Regina v. Special Adjudicator ex parte Ullah, also known as Do v. Secretary of State for the Home Department [2004] UKHL 26 on appeal from [2002] EWCA Civ 1856, was a legal case in the United Kingdom. This was a joint decision, meaning two cases were heard at the same time, so the case may be cited as either of the case titles.


This was a decision of the United Kingdom Appellate Committee of the House of Lords, composed of Lord Bingham of Cornhill, Lord Steyn, Lord Walker of Gestingthorpe, Baroness Hale of Richmond and Lord Carswell. The decision was made on Thursday 17 June 2004.

The issue in the case was whether a person can be deported from the United Kingdom to a state where there are known human rights abuses, or refused asylum to the United Kingdom when the applicant is from such a state.

The appellants in the cases, Mr Ullah and Miss Do, wished to rely on an Article of the European Convention on Human Rights other than Article 3 (no body shall be subjected to torture or inhuman or degrading treatment or punishment).

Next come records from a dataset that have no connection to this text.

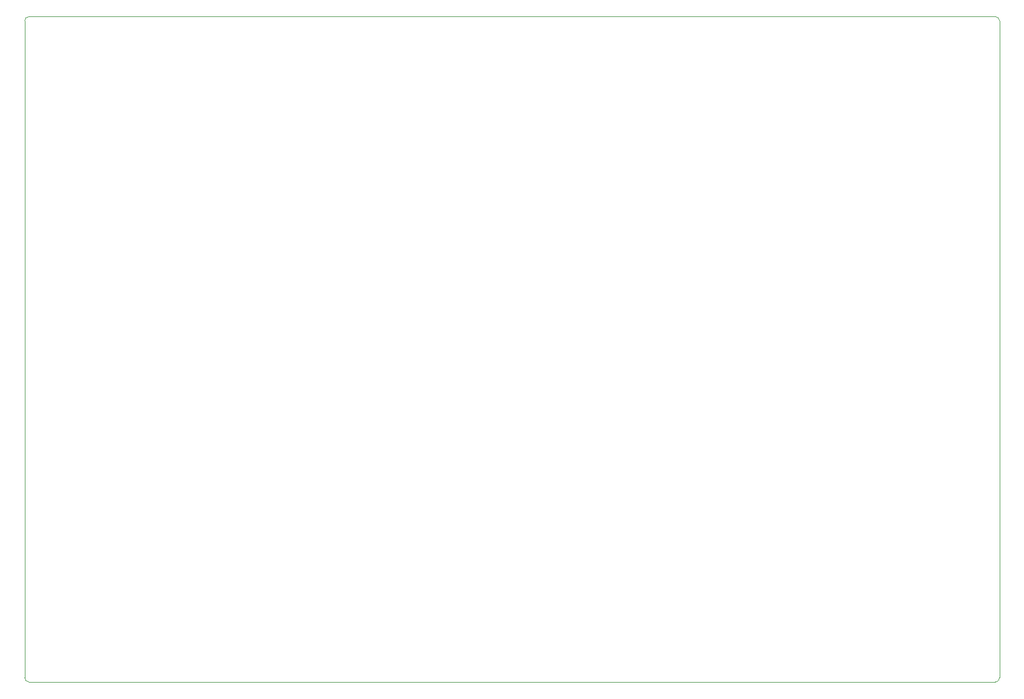
<source format=gm1>
G04 #@! TF.GenerationSoftware,KiCad,Pcbnew,6.0.9-8da3e8f707~116~ubuntu20.04.1*
G04 #@! TF.CreationDate,2023-03-28T16:44:36+02:00*
G04 #@! TF.ProjectId,six_to_six_control,7369785f-746f-45f7-9369-785f636f6e74,rev?*
G04 #@! TF.SameCoordinates,Original*
G04 #@! TF.FileFunction,Profile,NP*
%FSLAX46Y46*%
G04 Gerber Fmt 4.6, Leading zero omitted, Abs format (unit mm)*
G04 Created by KiCad (PCBNEW 6.0.9-8da3e8f707~116~ubuntu20.04.1) date 2023-03-28 16:44:36*
%MOMM*%
%LPD*%
G01*
G04 APERTURE LIST*
G04 #@! TA.AperFunction,Profile*
%ADD10C,0.100000*%
G04 #@! TD*
G04 APERTURE END LIST*
D10*
X76835000Y-39370000D02*
G75*
G03*
X76200000Y-40005000I0J-635000D01*
G01*
X222250000Y-40005000D02*
G75*
G03*
X221615000Y-39370000I-635000J0D01*
G01*
X222250000Y-138430000D02*
X222250000Y-40005000D01*
X76200000Y-40005000D02*
X76200000Y-138430000D01*
X76835000Y-139065000D02*
X221615000Y-139065000D01*
X221615000Y-139065000D02*
G75*
G03*
X222250000Y-138430000I0J635000D01*
G01*
X221615000Y-39370000D02*
X76835000Y-39370000D01*
X76200000Y-138430000D02*
G75*
G03*
X76835000Y-139065000I635000J0D01*
G01*
M02*

</source>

The Appellants wished to rely on Article 9 of the Convention, guaranteeing the right to freedom, thought and conscience. At first instance and in the Court of Appeal the Appellants' submissions were rejected and it was held that deporting a person to a country which violated Article 9 would not amount to a violation of Article 3 of the Convention, and thus an applicant could be deported to the state in violation of Article 9.

Particular notice should be drawn to Paragraph 4-6 of the judgment of Lord Bingham. Here it is stated (using the judgment of the Court of Appeal, [2002] EWCA Civ 1856, as authority) that the Appellants, in order to rely on Article 9, would have to prove that the interference with Convention Rights was 'flagrant'. In the present case it was decided that the interference was not flagrant (see Paragraph 69-70 of the judgment by Lord Carswell for a brief discussion of the term 'flagrant'), which is why the appeal was dismissed in all courts.

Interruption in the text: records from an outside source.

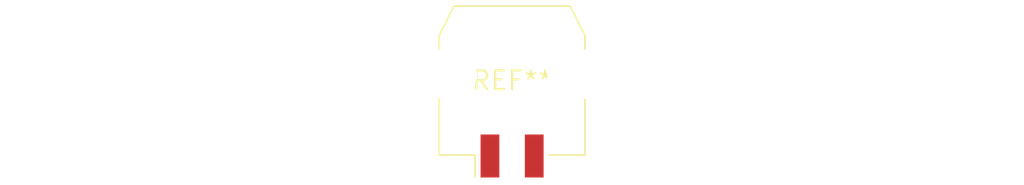
<source format=kicad_pcb>
(kicad_pcb (version 20240108) (generator pcbnew)

  (general
    (thickness 1.6)
  )

  (paper "A4")
  (layers
    (0 "F.Cu" signal)
    (31 "B.Cu" signal)
    (32 "B.Adhes" user "B.Adhesive")
    (33 "F.Adhes" user "F.Adhesive")
    (34 "B.Paste" user)
    (35 "F.Paste" user)
    (36 "B.SilkS" user "B.Silkscreen")
    (37 "F.SilkS" user "F.Silkscreen")
    (38 "B.Mask" user)
    (39 "F.Mask" user)
    (40 "Dwgs.User" user "User.Drawings")
    (41 "Cmts.User" user "User.Comments")
    (42 "Eco1.User" user "User.Eco1")
    (43 "Eco2.User" user "User.Eco2")
    (44 "Edge.Cuts" user)
    (45 "Margin" user)
    (46 "B.CrtYd" user "B.Courtyard")
    (47 "F.CrtYd" user "F.Courtyard")
    (48 "B.Fab" user)
    (49 "F.Fab" user)
    (50 "User.1" user)
    (51 "User.2" user)
    (52 "User.3" user)
    (53 "User.4" user)
    (54 "User.5" user)
    (55 "User.6" user)
    (56 "User.7" user)
    (57 "User.8" user)
    (58 "User.9" user)
  )

  (setup
    (pad_to_mask_clearance 0)
    (pcbplotparams
      (layerselection 0x00010fc_ffffffff)
      (plot_on_all_layers_selection 0x0000000_00000000)
      (disableapertmacros false)
      (usegerberextensions false)
      (usegerberattributes false)
      (usegerberadvancedattributes false)
      (creategerberjobfile false)
      (dashed_line_dash_ratio 12.000000)
      (dashed_line_gap_ratio 3.000000)
      (svgprecision 4)
      (plotframeref false)
      (viasonmask false)
      (mode 1)
      (useauxorigin false)
      (hpglpennumber 1)
      (hpglpenspeed 20)
      (hpglpendiameter 15.000000)
      (dxfpolygonmode false)
      (dxfimperialunits false)
      (dxfusepcbnewfont false)
      (psnegative false)
      (psa4output false)
      (plotreference false)
      (plotvalue false)
      (plotinvisibletext false)
      (sketchpadsonfab false)
      (subtractmaskfromsilk false)
      (outputformat 1)
      (mirror false)
      (drillshape 1)
      (scaleselection 1)
      (outputdirectory "")
    )
  )

  (net 0 "")

  (footprint "Molex_Micro-Fit_3.0_43650-0210_1x02-1MP_P3.00mm_Horizontal_PnP" (layer "F.Cu") (at 0 0))

)

</source>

Lord Walker and Baroness Hale delivered concurring judgments.

Constitutional significance[edit]

As stated, Bingham's judgment is significant in establishing (as the "Ullah principle") conditions on the applicability of judgments from the European Court of Human Rights. Bingham states that Section 2 of the Human Rights Act 1998 should be interpreted as stating that British courts "should, in the absence of some special circumstances, follow any clear and constant jurisprudence of the Strasbourg court".[1]


  1. ^ Colin Turpin; Adam Tomkins (1 September 2011). British Government and the Constitution: Text and Materials. Cambridge University Press. pp. 766–769. ISBN 978-1-139-50386-0.